------ Text under study ------

Autocompression
Fixes: https://github.com/dask/distributed/issues/3656
- Add TypeCompression class
- Added setitem and getitem
- Need to get rid of maybe_compress in
distributed/protocol/core.pyanddistributed/protocol/serialize.py(currently trying to understand headers and comm)
cc: @mrocklin
Thanks for starting on this @prasunanand . I've added more context to the original issue. I hope that that helps to clarify the objectives: https://github.com/dask/distributed/issues/3656
Thanks @mrocklin :) .
@mrocklin I request you to review again
Thanks @mrocklin. I have a doubt. Does Serialization and compression mean the same for `large results or Python specific data, like NumPy arrays or Pandas. If yes, Should I call serialize() function on Python specific datasets which looks for different serializers registered ?
if type(key) == np.ndarray or type(key) == pd.Dataframe:
compress_func = serialize
decompress_func = serialize
Sorry for replying late .
Looking at the code in dumps , are both serialize() and compress() called on the data ?
@prasunanand I would have a look at https://github.com/dask/distributed/blob/6db09f32d8ca58a56a50385a49150ef16a5d51b0/distributed/worker.py#L233-L234.
I think the idea is to have Worker.data be the mutable mapping that implements automatic compression.
Compressing data prior to communication (in distributed/protocol) is also an interesting idea, but might be more involved.

------ Data supplied ------

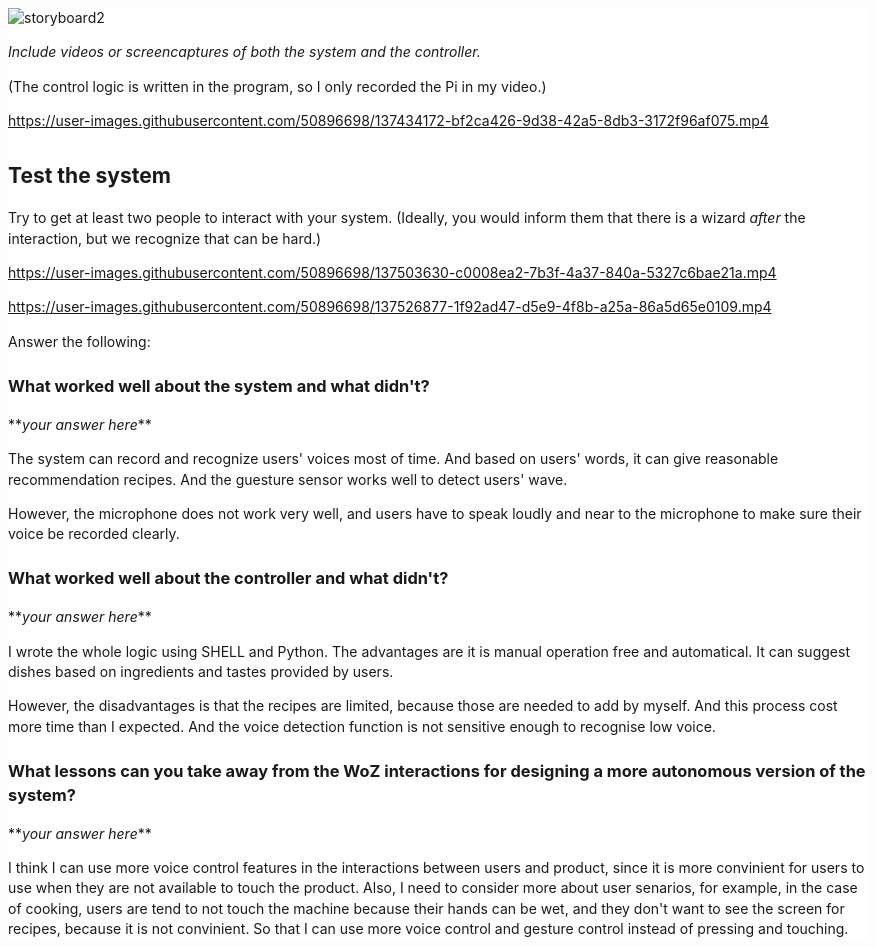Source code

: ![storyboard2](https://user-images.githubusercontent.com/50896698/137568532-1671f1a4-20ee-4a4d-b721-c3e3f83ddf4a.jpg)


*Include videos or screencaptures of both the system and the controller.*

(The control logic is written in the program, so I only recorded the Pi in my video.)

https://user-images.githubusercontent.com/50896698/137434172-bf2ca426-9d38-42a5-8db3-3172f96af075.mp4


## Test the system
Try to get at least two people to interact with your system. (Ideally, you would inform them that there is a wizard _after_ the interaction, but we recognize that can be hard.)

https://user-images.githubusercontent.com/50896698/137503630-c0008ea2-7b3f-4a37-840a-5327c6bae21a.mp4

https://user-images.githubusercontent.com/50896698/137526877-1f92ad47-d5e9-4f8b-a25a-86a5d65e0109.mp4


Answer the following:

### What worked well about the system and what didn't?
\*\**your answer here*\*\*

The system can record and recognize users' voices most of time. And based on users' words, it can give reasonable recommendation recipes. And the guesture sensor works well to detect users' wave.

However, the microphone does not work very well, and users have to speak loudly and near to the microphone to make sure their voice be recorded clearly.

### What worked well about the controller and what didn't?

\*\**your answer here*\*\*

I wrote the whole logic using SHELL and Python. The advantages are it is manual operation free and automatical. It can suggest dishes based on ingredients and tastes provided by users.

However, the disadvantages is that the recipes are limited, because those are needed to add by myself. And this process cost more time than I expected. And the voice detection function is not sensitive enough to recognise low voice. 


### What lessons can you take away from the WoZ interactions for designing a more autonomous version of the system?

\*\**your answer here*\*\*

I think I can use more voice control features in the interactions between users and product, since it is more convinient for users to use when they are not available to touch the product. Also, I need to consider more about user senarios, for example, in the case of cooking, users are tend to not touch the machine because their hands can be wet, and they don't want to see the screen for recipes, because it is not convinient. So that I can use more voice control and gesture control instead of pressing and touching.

------
------ Data supplied ------

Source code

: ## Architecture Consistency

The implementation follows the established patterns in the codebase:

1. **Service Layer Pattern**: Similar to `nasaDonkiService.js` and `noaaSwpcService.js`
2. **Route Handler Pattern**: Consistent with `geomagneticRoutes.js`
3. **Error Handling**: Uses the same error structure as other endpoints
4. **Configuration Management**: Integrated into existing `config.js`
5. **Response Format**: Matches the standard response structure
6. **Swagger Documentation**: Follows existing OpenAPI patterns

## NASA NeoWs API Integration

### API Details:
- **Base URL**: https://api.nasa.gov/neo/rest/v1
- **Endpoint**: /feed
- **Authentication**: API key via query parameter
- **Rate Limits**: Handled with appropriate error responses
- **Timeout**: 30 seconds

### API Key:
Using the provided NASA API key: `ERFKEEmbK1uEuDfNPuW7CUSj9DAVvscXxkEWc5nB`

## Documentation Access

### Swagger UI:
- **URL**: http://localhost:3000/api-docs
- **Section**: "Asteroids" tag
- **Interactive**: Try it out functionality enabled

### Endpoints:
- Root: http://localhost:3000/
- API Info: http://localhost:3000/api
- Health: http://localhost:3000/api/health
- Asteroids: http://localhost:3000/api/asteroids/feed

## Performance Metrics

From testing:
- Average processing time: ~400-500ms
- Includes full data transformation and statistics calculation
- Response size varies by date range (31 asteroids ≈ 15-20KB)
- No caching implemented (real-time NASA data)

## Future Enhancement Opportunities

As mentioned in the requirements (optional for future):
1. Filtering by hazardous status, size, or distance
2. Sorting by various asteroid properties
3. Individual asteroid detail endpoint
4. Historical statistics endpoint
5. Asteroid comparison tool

------

> _Your assignment_: Reproduce the autocompression discussion above in full, character for character.

> _Answer to the exercise_:
Autocompression
Fixes: https://github.com/dask/distributed/issues/3656
- Add TypeCompression class
- Added setitem and getitem
- Need to get rid of maybe_compress in
distributed/protocol/core.pyanddistributed/protocol/serialize.py(currently trying to understand headers and comm)
cc: @mrocklin
Thanks for starting on this @prasunanand . I've added more context to the original issue. I hope that that helps to clarify the objectives: https://github.com/dask/distributed/issues/3656
Thanks @mrocklin :) .
@mrocklin I request you to review again
Thanks @mrocklin. I have a doubt. Does Serialization and compression mean the same for `large results or Python specific data, like NumPy arrays or Pandas. If yes, Should I call serialize() function on Python specific datasets which looks for different serializers registered ?
if type(key) == np.ndarray or type(key) == pd.Dataframe:
compress_func = serialize
decompress_func = serialize
Sorry for replying late .
Looking at the code in dumps , are both serialize() and compress() called on the data ?
@prasunanand I would have a look at https://github.com/dask/distributed/blob/6db09f32d8ca58a56a50385a49150ef16a5d51b0/distributed/worker.py#L233-L234.
I think the idea is to have Worker.data be the mutable mapping that implements automatic compression.
Compressing data prior to communication (in distributed/protocol) is also an interesting idea, but might be more involved.